Calcitic and ankeritic carbonatite were identified and mapped using the short wave infrared (SWIR) region of the ASTER data due to a slight shift of the CO3 absorption feature toward 2.26 micrometers (ASTER band 7) in the ankeritic carbonatite spectra. Spectral assessment using ASTER SWIR data suggests that the area is covered by extensive carbonatite flows that contain calcite, ankerite, and muscovite, though some areas mapped as ankeritic carbonatite on a pre-existing geologic map were not identified in the ASTER data. A contact aureole shown on the geologic map was defined using an ASTER false color composite image (R=6, G=3, B=1) and a logical operator byte image.
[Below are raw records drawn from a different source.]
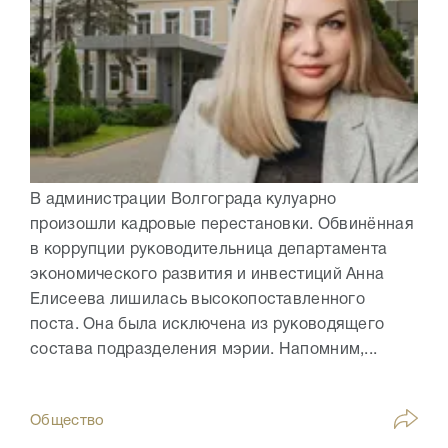
В администрации Волгограда кулуарно
произошли кадровые перестановки. Обвинённая
в коррупции руководительница департамента
экономического развития и инвестиций Анна
Елисеева лишилась высокопоставленного
поста. Она была исключена из руководящего
состава подразделения мэрии. Напомним,...
Общество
The contact aureole rocks exhibit Fe2+, Al-OH, and CO3 spectral absorption features at 1.65, 2.2 and 2.33 micrometers, respectively, which suggest that the contact aureole rocks contain muscovite, epidote, and chlorite.

Visible through short-wave infrared spectral features were used to map: (1) laterally extensive calcitic carbonatite that covers most of the crater and areas northeast of the crater; (2) ankeritic carbonatite located southeast and north of the crater and some small deposits located within the crater; (3) agglomerate that primarily covers the inside rim of the crater and a small area west of the crater; (4) a crater rim that consists mostly of epidote-chlorite-muscovite-rich metamorphosed argillite and sandstone; and (5) iron (Fe3+) and muscovite-illite-rich rocks and iron-rich eolian sands surrounding the western part of the volcano. Thermal infrared spectral features were used to map laterally extensive carbonatitic and mafic rocks surrounded by quartz-rich eolian and fluvial reworked sediments.